++++ Excerpt provided ++++

It is hard to say how far this difficulty about the Calcutta
resolutions was vital, or how far a sincere desire for peace might
have explained it away. The mere delay in supplying them to Mr. Tilak
was accidental—the fault of a Surat printer. Mr. Gokhale has said
so, and his word is above suspicion.[51] But he admits that “slight
verbal alterations had been made in one or two of them to remove
ambiguity,” and it was left, as usual, for the Subjects Committee to
decide in what form they should finally be submitted to the Congress.
Unhappily, after the events of the day, there was no chance or
thought of a Subjects Committee meeting, and the disputed alterations
remained unsettled. Some were obviously unimportant, unless a
quarrel was desired on any straw. The change from “the system
of government obtaining in the self-governing Colonies” to “the
self-government enjoyed by other members of the British Empire” in a
draft constitution implied no change of meaning, but, hearing of the
criticism, Mr. Gokhale had himself inserted the word “self-governing”
before “members of the British Empire.” In the Swadeshi resolution,
the Calcutta version had promised “to stimulate the production
of indigenous articles by giving them preference over imported
commodities even at some sacrifice”; in the new draft this sentence
appeared as “to stimulate the consumption of indigenous articles by
giving them preference where possible over imported commodities.”
Here the omission of the words “even at some sacrifice” was due to
the inaccuracy of the newspaper copy, from which the resolution
was taken. In the Calcutta resolution about National Education
the clause proposing “to organize a system of education—literary,
scientific, and technical—suited to the requirements of the country
on national lines and under national control” had been altered in
the new draft to a proposal “to organize an independent system
of education—literary, scientific, and technical—suited to the
requirements of the country.” Mr. Gokhale defended the alteration
on the ground that it avoided the triple repetition of the word
“national,” was more restrained in form, and “more in accord with
what was being actually attempted in different parts of India.” In
the changes so far there was nothing to split a party determined to
preserve its unity.

++++ Supplied material ++++

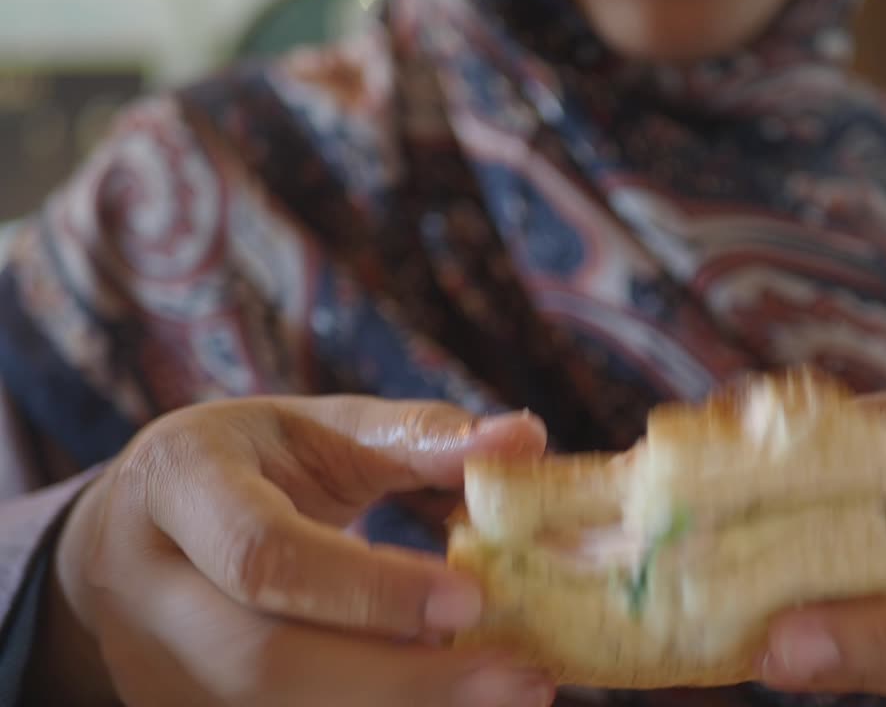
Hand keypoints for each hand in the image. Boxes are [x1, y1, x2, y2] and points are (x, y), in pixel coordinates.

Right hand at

++++

__Task set__:
A. In the passage on the Calcutta resolutions, who was at fault for the delay in supplying them to Mr. Tilak?
B. Does each of these statements agree with the passage on the Calcutta resolutions? Answer yes or no for each and quote the deciding words.
(i) Mr. Gokhale himself inserted the word "self-governing" before "members of the British Empire."
(ii) The Subjects Committee met and settled the disputed alterations.
(iii) The omission of the words "even at some sacrifice" came from an inaccurate newspaper copy.
C. Reproduce the passage on the Calcutta resolutions between "Here the omission" and "preserve its unity.", inclusive.

__Responses for each task__:
A. A Surat printer.

B.
(i) Yes: "Mr. Gokhale had himself inserted the word “self-governing” before “members of the British Empire.”"
(ii) No: "there was no chance or thought of a Subjects Committee meeting, and the disputed alterations remained unsettled."
(iii) Yes: "the omission of the words “even at some sacrifice” was due to the inaccuracy of the newspaper copy, from which the resolution was taken."

C.
Here the omission of the words “even at some sacrifice” was due to
the inaccuracy of the newspaper copy, from which the resolution
was taken. In the Calcutta resolution about National Education
the clause proposing “to organize a system of education—literary,
scientific, and technical—suited to the requirements of the country
on national lines and under national control” had been altered in
the new draft to a proposal “to organize an independent system
of education—literary, scientific, and technical—suited to the
requirements of the country.” Mr. Gokhale defended the alteration
on the ground that it avoided the triple repetition of the word
“national,” was more restrained in form, and “more in accord with
what was being actually attempted in different parts of India.” In
the changes so far there was nothing to split a party determined to
preserve its unity.